Deploying Spring Microservices

First, The Spring Boot Microservices need to containerized and when containerizing the internal services should be pointed at the Service names that are going to be in the Kubernetes cluster. For more information read my blog Containerizing Spring Boot Microservices.

Customer Service (Spring Boot)

Example Kubernetes Deployment File

apiVersion: apps/v1
kind: Deployment
metadata:
  name: customer
spec:
  replicas: 1
  template:
    metadata:
      name: customer
      labels:
        app: customer
    spec:
      containers:
       - name: customer
         image: radiocat2000/customerservicekb:latest
         imagePullPolicy: Always
         ports:
           - containerPort: 8050
         env:
           - name: SPRING_PROFILES_ACTIVE
             value: kubernetes
      restartPolicy: Always
  selector:
    matchLabels:
      app: customer        

  • Deployment: Creates and manages a single replica of the customer container.
  • Image: The container uses the radiocat2000/customerservicekb:latest image.
  • Environment Variable: Sets the SPRING_PROFILES_ACTIVE variable to kubernetes.
  • Port: Exposes container port 8050.
  • Restart Policy: Ensures the container is always restarted if it fails.
  • Selector: Matches the app: customer label to associate Pods with this Deployment.
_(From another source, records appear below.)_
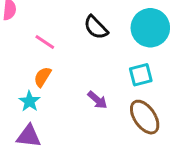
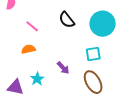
orange semicircle: (43, 77) -> (28, 49), turned 40
cyan star: (29, 101) -> (37, 79), moved

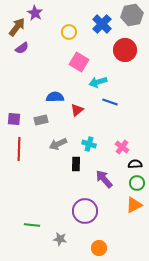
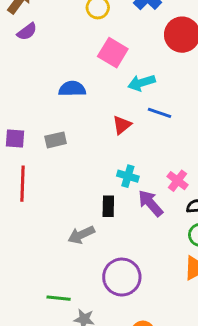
blue semicircle: (55, 97) -> (72, 89), moved
red triangle: (77, 110) -> (122, 125), moved
gray arrow: (58, 144) -> (81, 235), moved
purple arrow: (104, 179) -> (150, 203), moved
green line: (32, 225) -> (59, 298), moved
Example Kubernetes Service File

apiVersion: v1
kind: Service
metadata:
  name: customer
spec:
  selector:
    app: customer
  ports:
    - port: 80
      targetPort: 8050        

  • Service Name: The service is named customer.
  • Selector: Matches Pods with the label app: customer (defined in the Deployment).
  • Port 80: Exposes the service externally on port 80.
  • TargetPort 8050: Forwards traffic from port 80 to port 8050 on the target Pods.

Refer my github repository for detailed implementation.


Conclusion

In conclusion, Kubernetes simplifies the management of containerized microservices by automating deployment, scaling, and maintenance, ensuring high availability and performance. By leveraging Kubernetes, Spring Boot microservices like the Customer Service can be deployed efficiently, with robust fault tolerance and dynamic scaling to meet modern application demands. For detailed implementation, refer to the linked resources.